Fatih Terim ve Mustafa Denizli, futbol dünyası içinde en yakın iki dostumdur. Hatta aile dostlarımdır.. Evlerine gidip kaldığım, kalabileceğim, evimde kalabilecek dostlarım.
Bu ikisinin yeri o kadar ayrıdır.
Spor yazarlığı hayatımın en büyük övgülerini onlar için yazdım. Çünkü, bu ikisi, kimse tartışamaz, Türkiye'nin gelmiş geçmiş en büyük, en başarılı iki hocasıdır. Büyüklüklerini yaptıklarıyla kanıtlamışlardır.
Mustafa Denizli, futbolumuza cesareti getiren adamdır. Bizi aşağılık kompleksinden kurtaran, onurlu yenilgiler, şerefli beraberlikler deyimlerini silen "Şeref golü" denen, yedi yemişken, bir atmışlığa sevinmeyi, sözlüklerimizden atan adamdır.
Milli Takım onunla Avrupa'da yükselmeye başlamış, finallere kalamaz, kalmışsa puan alamazken, Çeyrek Final oynamayı beğenmez hale gelmiştir.
Galatasaray'ı Avrupa'da zaferlere taşımış, Şampiyon Kulüpler'de yarı final oynayan ilk ve hala tek takım yapmıştır.
Almanya'daki dönemi, hala efsane olarak anlatılır.
Fatih Terim, kendi yarattığı takım ve cesaretle oynattığı sistemle, Galatasaray'ı, hem de Avrupa'nın en belalı ligleri, İngiliz, İtalyan, İspanyol ve Alman Liglerinden ikişer takım geçerek UEFA ve Avrupa Süper Kupa Şampiyonluklarına ulaştırmış, o Galatasaray'ın 10 kişi verdiği Milli Takım, ayni sistemle oynayarak Dünya Üçüncüsü olmuştur.
İtalya'da Fiorentina'nın ardından, dünyanın en büyük kulüplerinden Milan'ın başına geçmiştir.
Bu başarıların benzeri, Türk spor tarihinde yoktur.
Spor yazarlığımda en ağır yergileri de onlar için yaptım.
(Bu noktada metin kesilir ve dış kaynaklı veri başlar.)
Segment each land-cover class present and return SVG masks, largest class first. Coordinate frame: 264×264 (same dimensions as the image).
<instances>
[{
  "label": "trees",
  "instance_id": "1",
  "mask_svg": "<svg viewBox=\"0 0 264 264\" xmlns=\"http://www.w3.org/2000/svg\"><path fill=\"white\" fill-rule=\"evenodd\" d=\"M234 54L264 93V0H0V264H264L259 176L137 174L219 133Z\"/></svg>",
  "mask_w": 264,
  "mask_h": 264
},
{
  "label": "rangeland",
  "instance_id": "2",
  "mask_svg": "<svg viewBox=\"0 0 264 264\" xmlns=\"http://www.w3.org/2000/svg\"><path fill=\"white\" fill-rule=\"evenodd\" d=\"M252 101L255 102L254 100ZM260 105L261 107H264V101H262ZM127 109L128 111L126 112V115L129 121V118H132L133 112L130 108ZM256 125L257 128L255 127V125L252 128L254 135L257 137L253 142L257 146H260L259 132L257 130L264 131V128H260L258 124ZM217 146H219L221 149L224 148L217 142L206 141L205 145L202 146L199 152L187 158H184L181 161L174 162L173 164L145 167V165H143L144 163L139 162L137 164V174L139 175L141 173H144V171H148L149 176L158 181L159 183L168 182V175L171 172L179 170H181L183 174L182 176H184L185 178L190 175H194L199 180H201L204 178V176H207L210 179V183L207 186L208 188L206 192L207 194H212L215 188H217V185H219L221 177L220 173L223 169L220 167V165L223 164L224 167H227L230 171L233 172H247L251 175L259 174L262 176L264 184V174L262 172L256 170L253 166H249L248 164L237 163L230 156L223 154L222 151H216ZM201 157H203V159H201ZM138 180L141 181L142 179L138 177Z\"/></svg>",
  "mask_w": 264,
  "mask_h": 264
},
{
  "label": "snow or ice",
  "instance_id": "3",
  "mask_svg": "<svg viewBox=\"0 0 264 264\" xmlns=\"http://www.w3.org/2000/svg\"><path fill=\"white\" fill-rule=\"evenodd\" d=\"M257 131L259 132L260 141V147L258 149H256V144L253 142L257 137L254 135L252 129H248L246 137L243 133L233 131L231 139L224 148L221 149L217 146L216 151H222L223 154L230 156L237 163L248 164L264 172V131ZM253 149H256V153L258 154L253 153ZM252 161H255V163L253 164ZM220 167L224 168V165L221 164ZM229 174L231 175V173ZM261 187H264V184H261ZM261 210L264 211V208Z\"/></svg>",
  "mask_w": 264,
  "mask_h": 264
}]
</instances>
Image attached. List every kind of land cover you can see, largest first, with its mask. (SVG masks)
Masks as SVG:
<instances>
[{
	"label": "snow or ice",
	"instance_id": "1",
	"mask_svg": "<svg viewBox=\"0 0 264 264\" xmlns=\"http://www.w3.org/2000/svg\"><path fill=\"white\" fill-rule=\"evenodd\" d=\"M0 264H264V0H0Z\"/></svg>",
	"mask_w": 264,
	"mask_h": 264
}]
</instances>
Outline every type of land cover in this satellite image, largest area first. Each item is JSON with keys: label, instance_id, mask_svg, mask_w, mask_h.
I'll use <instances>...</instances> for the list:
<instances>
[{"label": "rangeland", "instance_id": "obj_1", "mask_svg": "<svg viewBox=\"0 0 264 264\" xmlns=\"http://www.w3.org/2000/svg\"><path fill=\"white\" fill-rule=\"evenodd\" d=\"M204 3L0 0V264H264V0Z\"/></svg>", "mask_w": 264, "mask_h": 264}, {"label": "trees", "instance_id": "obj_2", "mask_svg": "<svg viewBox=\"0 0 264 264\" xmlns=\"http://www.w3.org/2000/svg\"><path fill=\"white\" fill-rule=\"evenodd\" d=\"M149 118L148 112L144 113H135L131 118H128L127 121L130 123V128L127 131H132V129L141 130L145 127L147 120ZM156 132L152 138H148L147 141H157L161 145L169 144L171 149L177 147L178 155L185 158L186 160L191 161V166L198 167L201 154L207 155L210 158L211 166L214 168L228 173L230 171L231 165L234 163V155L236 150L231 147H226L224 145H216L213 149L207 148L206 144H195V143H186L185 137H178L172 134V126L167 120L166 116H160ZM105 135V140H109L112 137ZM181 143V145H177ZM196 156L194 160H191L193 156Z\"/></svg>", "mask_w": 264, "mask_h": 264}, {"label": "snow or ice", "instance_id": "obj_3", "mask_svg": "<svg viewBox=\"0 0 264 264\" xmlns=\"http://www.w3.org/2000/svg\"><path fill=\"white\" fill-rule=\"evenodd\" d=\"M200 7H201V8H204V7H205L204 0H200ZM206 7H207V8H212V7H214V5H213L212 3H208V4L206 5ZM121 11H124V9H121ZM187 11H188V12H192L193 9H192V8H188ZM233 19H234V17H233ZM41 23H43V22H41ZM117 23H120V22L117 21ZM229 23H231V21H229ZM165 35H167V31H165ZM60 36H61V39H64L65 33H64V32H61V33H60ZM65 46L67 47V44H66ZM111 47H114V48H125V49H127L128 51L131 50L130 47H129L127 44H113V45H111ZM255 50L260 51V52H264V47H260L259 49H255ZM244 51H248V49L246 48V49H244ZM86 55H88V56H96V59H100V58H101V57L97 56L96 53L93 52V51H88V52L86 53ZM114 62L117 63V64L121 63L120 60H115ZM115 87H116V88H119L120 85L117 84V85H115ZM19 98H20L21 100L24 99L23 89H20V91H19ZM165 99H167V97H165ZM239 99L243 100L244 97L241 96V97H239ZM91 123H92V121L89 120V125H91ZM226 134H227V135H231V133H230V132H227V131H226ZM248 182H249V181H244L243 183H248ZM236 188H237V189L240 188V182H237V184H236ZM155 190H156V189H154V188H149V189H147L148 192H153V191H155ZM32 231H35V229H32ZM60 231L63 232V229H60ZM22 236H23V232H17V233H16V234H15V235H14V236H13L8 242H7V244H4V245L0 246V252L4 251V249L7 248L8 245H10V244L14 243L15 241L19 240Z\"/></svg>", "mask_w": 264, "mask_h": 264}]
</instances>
Öyle yazdım ki, zaman zaman bana kırıldılar hatta..
Ama sonunda tanıdılar..
Gördüler ki, Hıncal'in sözlüğünde dostluğu yeri ayrıdır. Dostluk kutsaldır. Ama görev de ayni derecede kutsaldır. Hıncal'ın görevi düşündüklerini yazmaktır. Dostluklarını, sevgilerini, sempatilerini, ya da tersine öfke, nefret ve antipatilerini değil.
Hıncal'ın dostluğu satılık değildir. İnsanlar Hıncal'la, haklarında iyi yazsın diye dost olamazlar. Olmaya teşebbüs edenler, yanıldıklarını çabuk görürler.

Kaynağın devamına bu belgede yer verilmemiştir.